Given records:
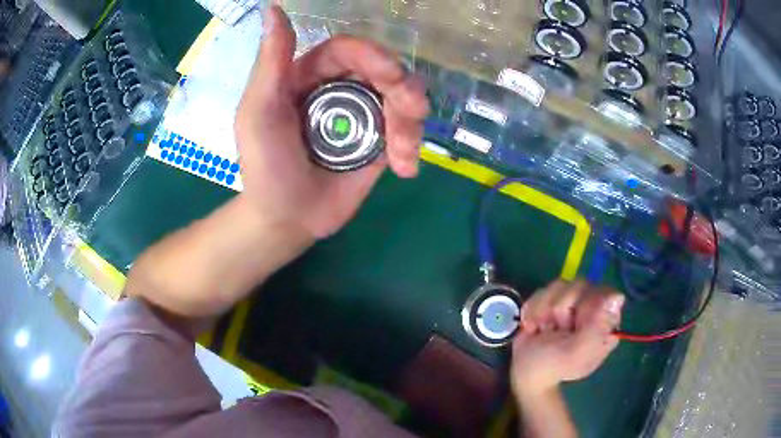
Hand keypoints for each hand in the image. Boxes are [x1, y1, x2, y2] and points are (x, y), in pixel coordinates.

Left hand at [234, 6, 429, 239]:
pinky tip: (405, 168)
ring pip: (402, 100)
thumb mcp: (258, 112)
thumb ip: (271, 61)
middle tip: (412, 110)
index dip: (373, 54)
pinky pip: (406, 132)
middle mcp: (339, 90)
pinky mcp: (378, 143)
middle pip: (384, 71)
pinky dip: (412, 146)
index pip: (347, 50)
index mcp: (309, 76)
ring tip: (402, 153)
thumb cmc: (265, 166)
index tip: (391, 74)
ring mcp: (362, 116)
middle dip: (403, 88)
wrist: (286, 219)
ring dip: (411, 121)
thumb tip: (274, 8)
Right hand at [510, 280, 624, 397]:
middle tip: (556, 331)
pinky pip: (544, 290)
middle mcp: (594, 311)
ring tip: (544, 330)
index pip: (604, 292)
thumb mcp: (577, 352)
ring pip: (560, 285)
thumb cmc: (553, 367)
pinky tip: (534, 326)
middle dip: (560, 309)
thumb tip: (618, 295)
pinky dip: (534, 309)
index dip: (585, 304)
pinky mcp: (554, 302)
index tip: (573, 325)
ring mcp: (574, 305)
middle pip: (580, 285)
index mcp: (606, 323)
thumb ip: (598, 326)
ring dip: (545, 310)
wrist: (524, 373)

Assignment: In the records above, find each line with the word "ring" and copy it.

Solution to the exercise:
ring pip: (402, 100)
ring tip: (402, 153)
ring mcp: (362, 116)
ring dip: (411, 121)
ring tip: (544, 330)
ring pip: (560, 285)
ring mcp: (574, 305)
ring dip: (545, 310)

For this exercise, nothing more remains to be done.